= Battle of Spoleto =

Battle in Italy in 940

The Battle of Spoleto took place in 940 between the forces of the count of the palace Sarlio and those of Duke Anscar of Spoleto. Sarlio had been paid by King Hugh to cause unrest in Spoleto, to give cause for the removal of Anscar. Liutprand of Cremona is the only source for the battle and he specifies neither the day nor the place.

Perhaps exceeding his instructions, Sarlio moved on an unspecified city, probably Spoleto, with six acies (units, literally "spearheads") of experienced troops. Since Anscar had only one unit (acies) available at the time, his standard-bearer, Wikbert, advised him to remain in the city. He initially took the advice and sent messengers for reinforcements, but a certain Arcod—who is described as a Burgundian, like Sarlio—pressure him into assaulting Sarlio's camp.

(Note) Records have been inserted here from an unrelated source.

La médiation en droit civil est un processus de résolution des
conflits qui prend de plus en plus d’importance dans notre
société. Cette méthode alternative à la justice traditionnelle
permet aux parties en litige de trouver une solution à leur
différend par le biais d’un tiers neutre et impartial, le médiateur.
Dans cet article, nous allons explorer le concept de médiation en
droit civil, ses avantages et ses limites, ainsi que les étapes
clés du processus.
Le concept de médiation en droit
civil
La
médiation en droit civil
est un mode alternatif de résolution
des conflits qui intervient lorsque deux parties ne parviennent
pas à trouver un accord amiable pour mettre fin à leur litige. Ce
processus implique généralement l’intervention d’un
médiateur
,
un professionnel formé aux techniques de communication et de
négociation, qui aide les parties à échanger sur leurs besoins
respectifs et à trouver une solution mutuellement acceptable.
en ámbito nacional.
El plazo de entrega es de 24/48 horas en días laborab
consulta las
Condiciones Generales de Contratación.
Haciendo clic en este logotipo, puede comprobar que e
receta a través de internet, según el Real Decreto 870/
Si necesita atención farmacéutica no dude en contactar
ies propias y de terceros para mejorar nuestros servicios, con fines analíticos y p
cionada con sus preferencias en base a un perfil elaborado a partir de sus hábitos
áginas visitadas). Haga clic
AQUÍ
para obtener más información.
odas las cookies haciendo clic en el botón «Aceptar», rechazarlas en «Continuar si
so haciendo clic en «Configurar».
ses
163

The attack was premature. Anscar personally led his acies in a charge, while Sarlio countered with only three of his acies. Sarlio himself led from the rear, watching the battle from across a river, possibly the Tessino or Clitumno. Liutprand describes him as afraid of facing Anscar in battle. When the first charge by the defenders was successful, Sarlio sent a further two acies into battle under Count Hatto, who had once supported Anscar. At this point, Wikbert, mortally wounded, advised Anscar to flee and save his life. Instead, the duke made a second charge against Sarlio's reinforcements. According to Liutprand, he rebuked Hatto for treachery before sending a broken lance through his mouth, killing him. The Burgundian Arcod fled the fighting. Anscar fought with his sword until his horse was too tired to continue: both Anscar and horse fell into a ditch. Pinned beneath his mount, Anscar was killed by "missiles" from a distance.